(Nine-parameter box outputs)
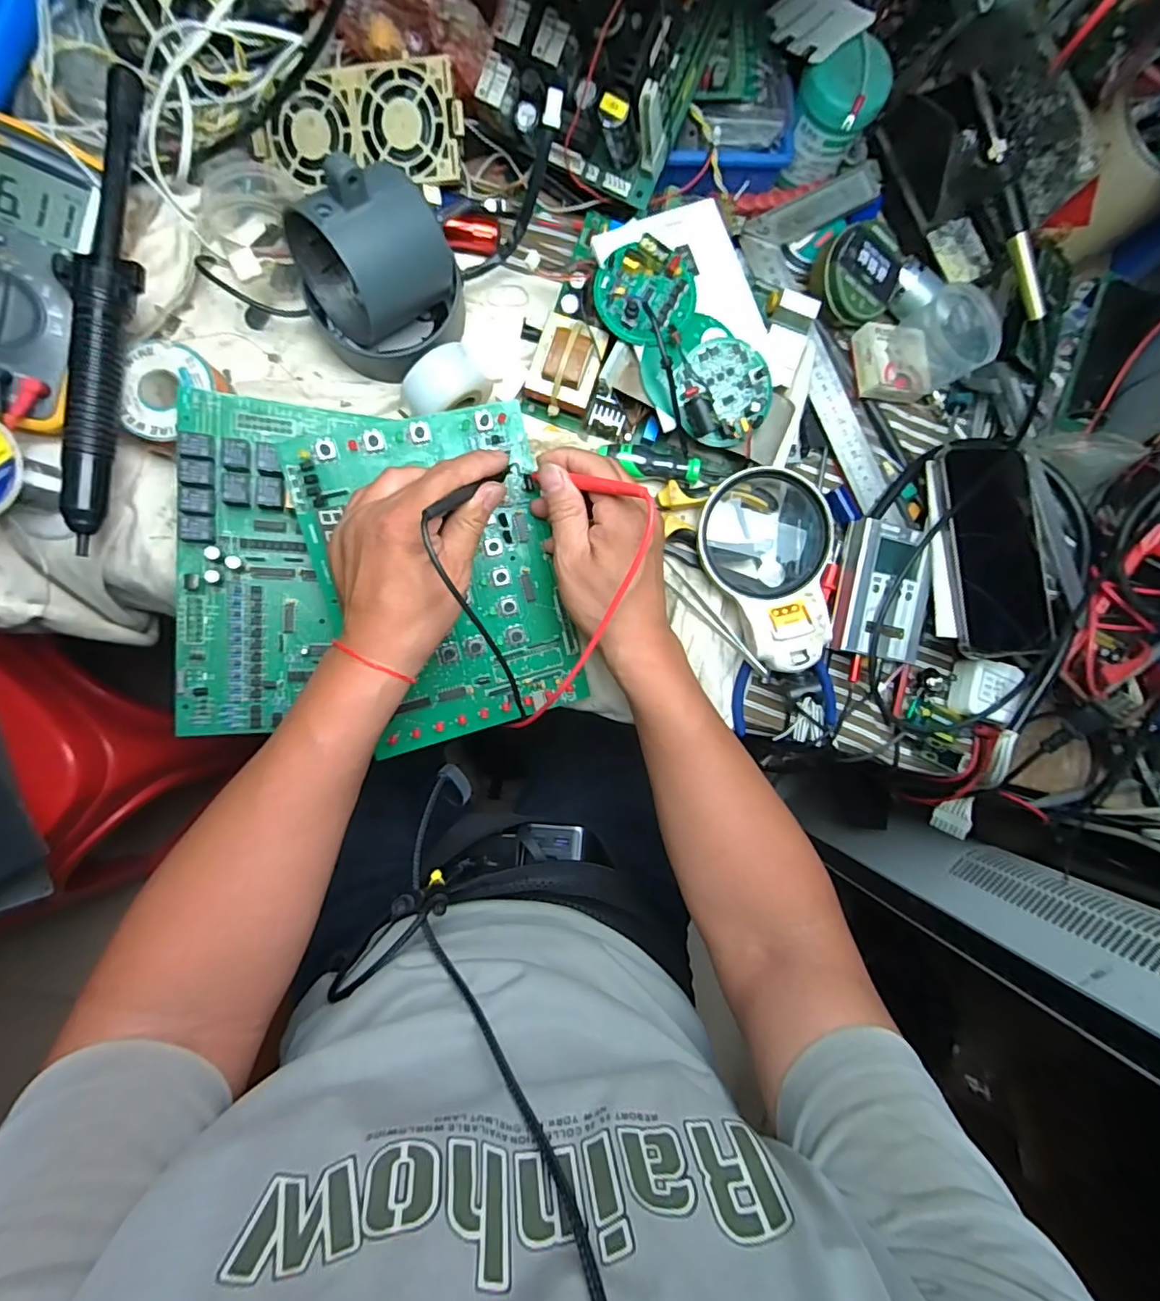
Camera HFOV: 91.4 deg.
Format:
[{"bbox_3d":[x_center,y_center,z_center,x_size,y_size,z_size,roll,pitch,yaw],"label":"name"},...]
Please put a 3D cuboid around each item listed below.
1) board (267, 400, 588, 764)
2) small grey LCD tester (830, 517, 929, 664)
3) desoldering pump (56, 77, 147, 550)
[{"bbox_3d":[-0.091,-0.047,0.392,0.157,0.007,0.214,-16,101,-12],"label":"board"},{"bbox_3d":[0.241,-0.047,0.453,0.065,0.028,0.104,9,88,-7],"label":"small grey LCD tester"},{"bbox_3d":[-0.310,-0.219,0.372,0.041,0.032,0.299,5,89,-7],"label":"desoldering pump"}]

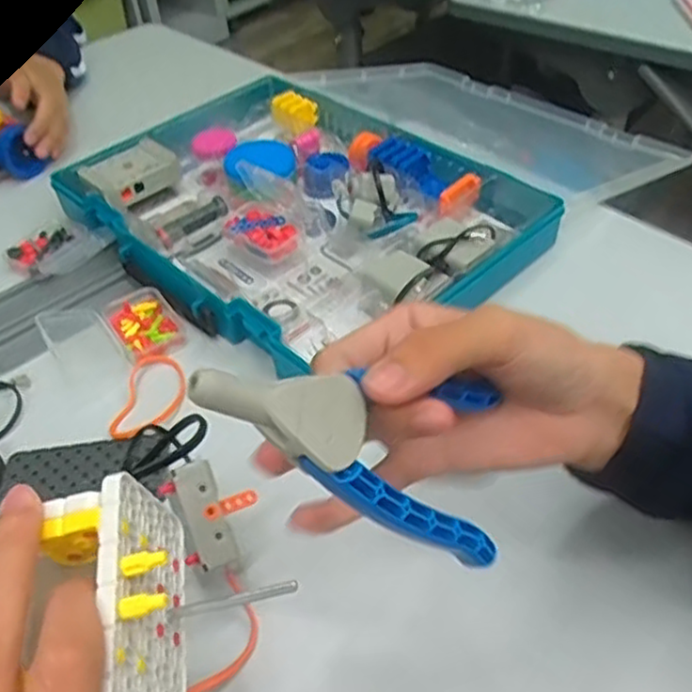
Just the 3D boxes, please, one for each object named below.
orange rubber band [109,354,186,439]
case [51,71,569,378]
[{"bbox_3d":[-0.129,0.032,0.471,0.043,0.004,0.074,1,45,6],"label":"orange rubber band"},{"bbox_3d":[-0.038,-0.116,0.580,0.355,0.053,0.268,33,56,32],"label":"case"}]

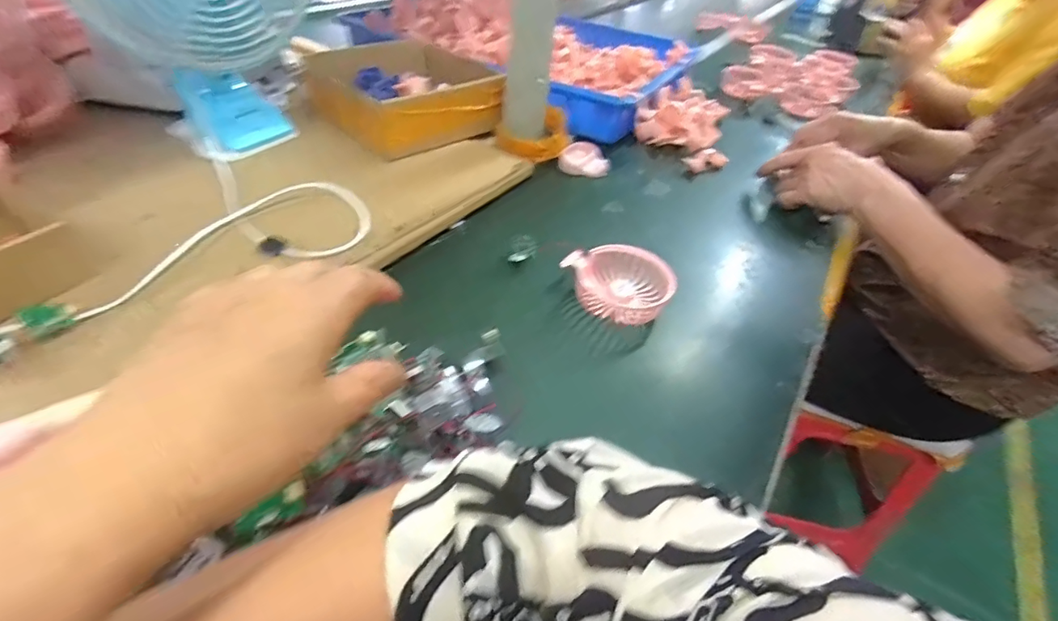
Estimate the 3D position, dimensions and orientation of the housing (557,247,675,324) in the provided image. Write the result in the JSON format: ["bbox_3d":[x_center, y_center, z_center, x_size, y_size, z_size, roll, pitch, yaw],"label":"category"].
[{"bbox_3d":[0.084,-0.028,0.479,0.102,0.033,0.080,31,49,22],"label":"housing"}]

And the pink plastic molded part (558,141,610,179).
[{"bbox_3d":[0.074,-0.200,0.655,0.066,0.030,0.045,9,44,2],"label":"pink plastic molded part"}]

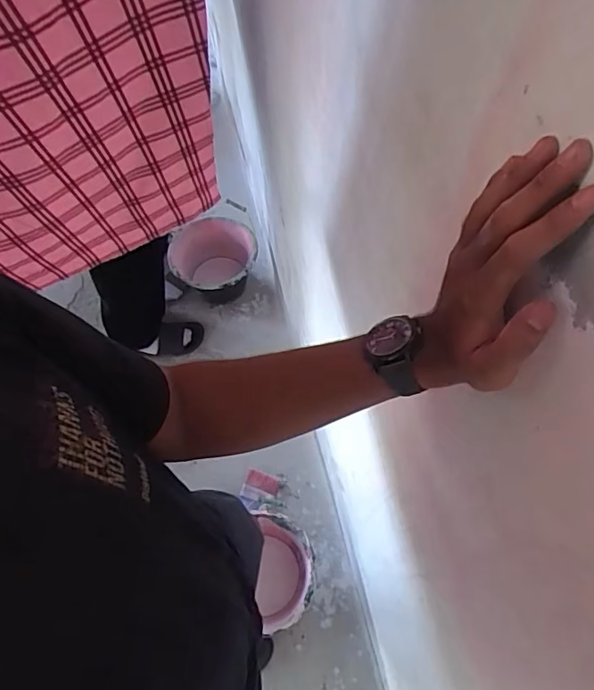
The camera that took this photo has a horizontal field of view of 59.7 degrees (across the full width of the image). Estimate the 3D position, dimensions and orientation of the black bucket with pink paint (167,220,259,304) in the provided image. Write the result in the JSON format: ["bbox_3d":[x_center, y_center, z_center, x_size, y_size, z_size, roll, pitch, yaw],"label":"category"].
[{"bbox_3d":[-0.283,-0.273,1.761,0.303,0.249,0.269,-6,64,-2],"label":"black bucket with pink paint"}]

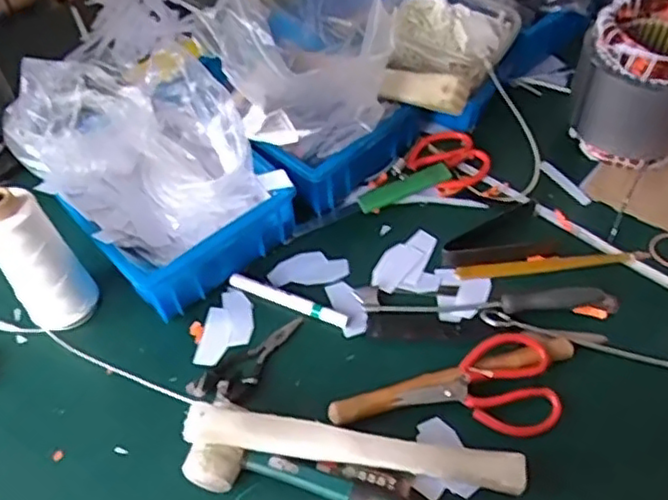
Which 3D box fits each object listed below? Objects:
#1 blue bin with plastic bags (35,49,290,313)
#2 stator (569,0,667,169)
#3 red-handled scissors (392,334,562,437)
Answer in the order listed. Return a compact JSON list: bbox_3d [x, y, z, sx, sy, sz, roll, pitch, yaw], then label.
[{"bbox_3d":[-0.205,-0.084,0.747,0.201,0.150,0.265,-35,58,-22],"label":"blue bin with plastic bags"},{"bbox_3d":[0.373,-0.202,0.784,0.149,0.157,0.145,29,59,23],"label":"stator"},{"bbox_3d":[0.137,0.132,0.633,0.148,0.025,0.092,-5,52,0],"label":"red-handled scissors"}]

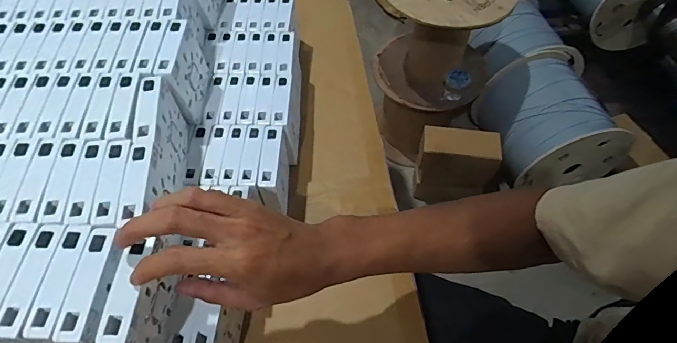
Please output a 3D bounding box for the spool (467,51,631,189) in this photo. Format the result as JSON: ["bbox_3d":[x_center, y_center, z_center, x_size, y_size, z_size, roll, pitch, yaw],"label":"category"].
[{"bbox_3d":[0.640,-0.140,1.309,0.337,0.284,0.344,-7,56,-5],"label":"spool"}]

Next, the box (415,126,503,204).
[{"bbox_3d":[0.345,-0.006,1.270,0.221,0.278,0.094,7,56,4],"label":"box"}]

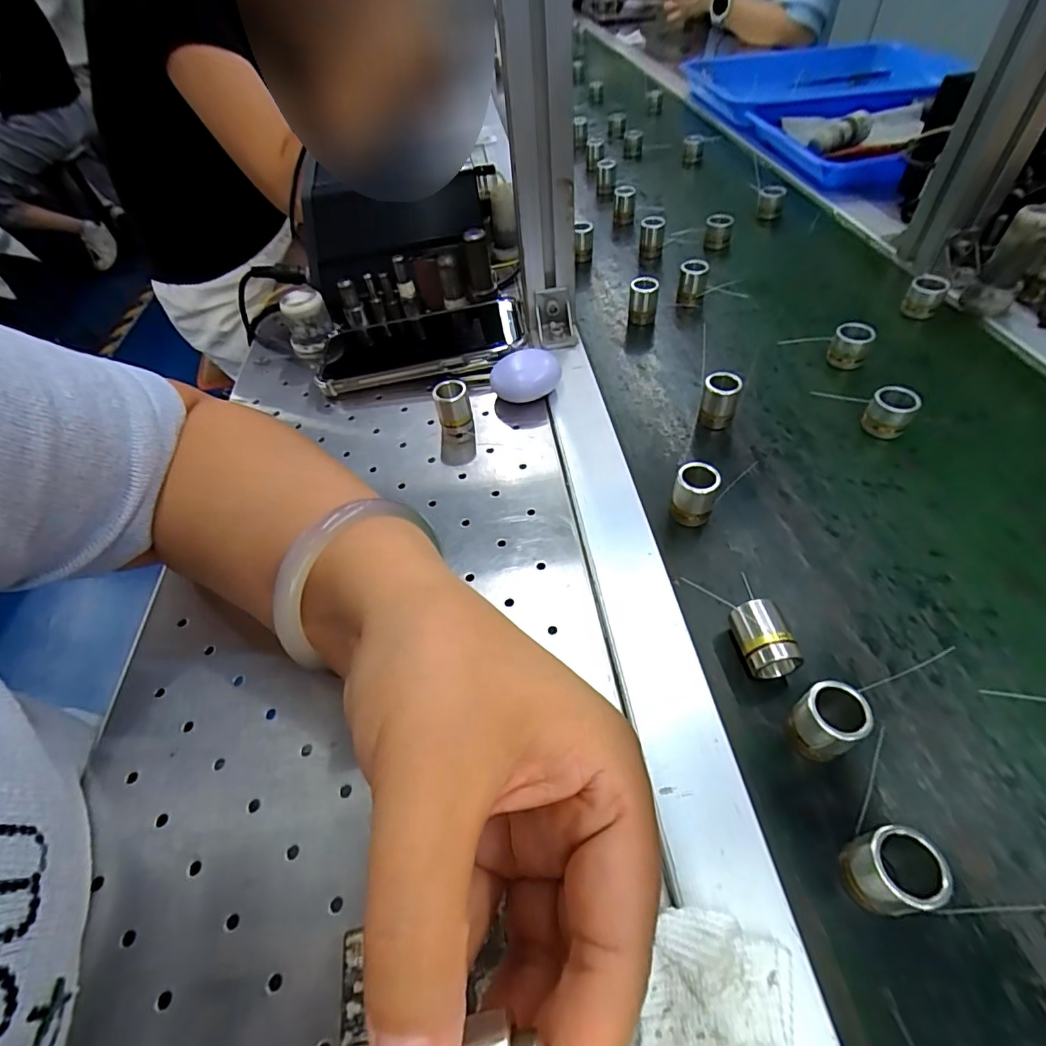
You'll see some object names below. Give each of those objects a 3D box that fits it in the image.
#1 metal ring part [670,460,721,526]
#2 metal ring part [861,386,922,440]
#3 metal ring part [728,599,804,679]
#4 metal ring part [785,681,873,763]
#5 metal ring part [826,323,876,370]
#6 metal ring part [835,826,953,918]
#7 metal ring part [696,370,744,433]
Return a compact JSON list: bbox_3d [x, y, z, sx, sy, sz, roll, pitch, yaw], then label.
[{"bbox_3d":[0.097,-0.016,0.296,0.022,0.034,0.020,16,54,17],"label":"metal ring part"},{"bbox_3d":[0.234,-0.071,0.333,0.025,0.026,0.019,29,59,25],"label":"metal ring part"},{"bbox_3d":[0.110,0.055,0.242,0.022,0.024,0.031,-16,51,-8],"label":"metal ring part"},{"bbox_3d":[0.124,0.083,0.215,0.024,0.033,0.022,-2,51,3],"label":"metal ring part"},{"bbox_3d":[0.238,-0.128,0.379,0.024,0.026,0.020,29,59,25],"label":"metal ring part"},{"bbox_3d":[0.126,0.121,0.180,0.021,0.033,0.023,-9,51,-3],"label":"metal ring part"},{"bbox_3d":[0.131,-0.082,0.347,0.022,0.030,0.018,14,54,15],"label":"metal ring part"}]

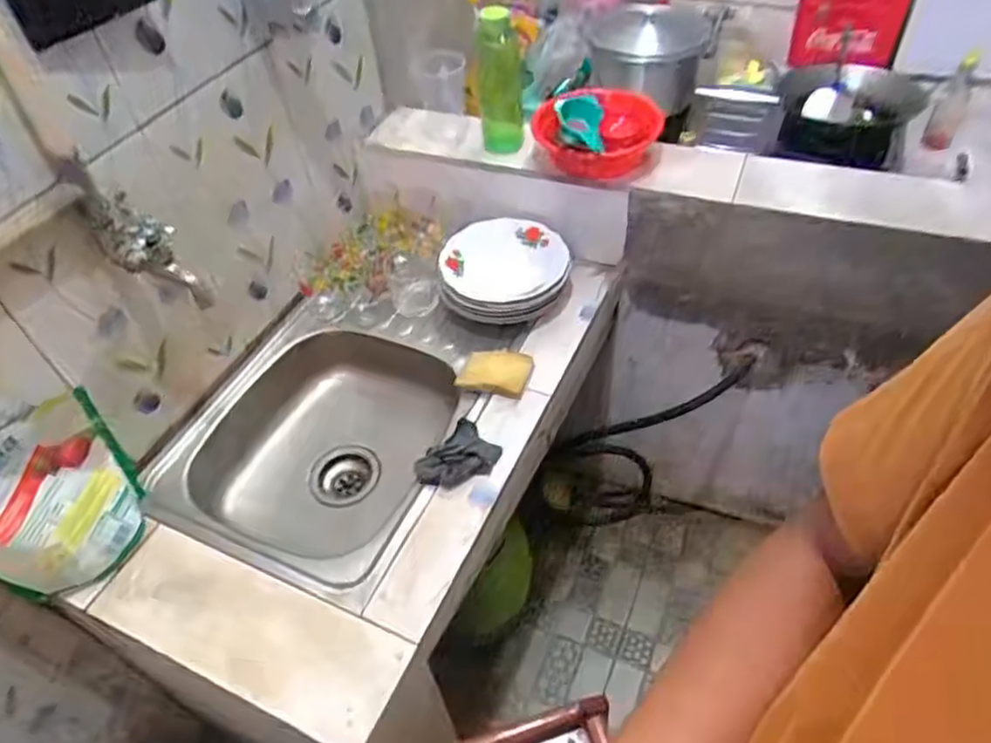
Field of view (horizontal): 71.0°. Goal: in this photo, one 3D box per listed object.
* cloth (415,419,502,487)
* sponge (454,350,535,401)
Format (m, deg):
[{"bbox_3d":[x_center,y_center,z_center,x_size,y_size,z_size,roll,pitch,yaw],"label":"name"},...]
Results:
[{"bbox_3d":[-0.051,0.117,0.947,0.082,0.020,0.118,30,57,28],"label":"cloth"},{"bbox_3d":[-0.001,0.000,1.033,0.104,0.052,0.062,5,49,9],"label":"sponge"}]

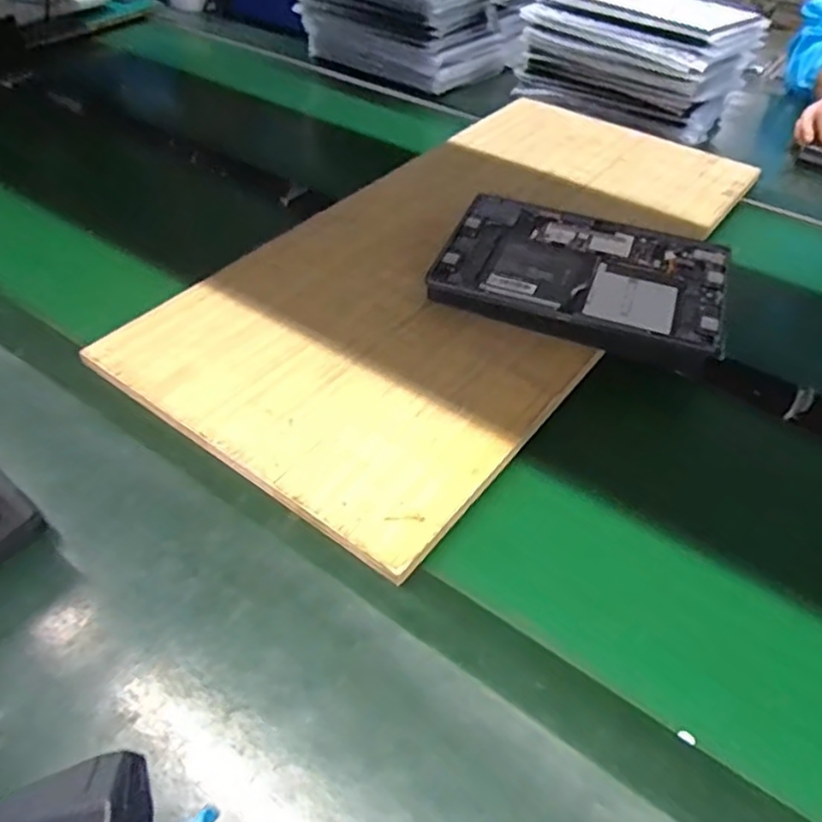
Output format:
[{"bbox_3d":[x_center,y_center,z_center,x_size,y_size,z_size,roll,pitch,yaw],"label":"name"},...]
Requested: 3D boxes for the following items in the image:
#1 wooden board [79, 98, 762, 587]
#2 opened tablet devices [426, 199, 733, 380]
[{"bbox_3d":[0.069,-0.163,0.684,0.340,0.013,0.680,31,53,25],"label":"wooden board"},{"bbox_3d":[0.162,-0.130,0.637,0.254,0.029,0.178,17,53,15],"label":"opened tablet devices"}]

> REQUIREMENT
Count the lines above that contain the word "below". Give only the number.

> SOLUTION FOR THIS EXERCISE
4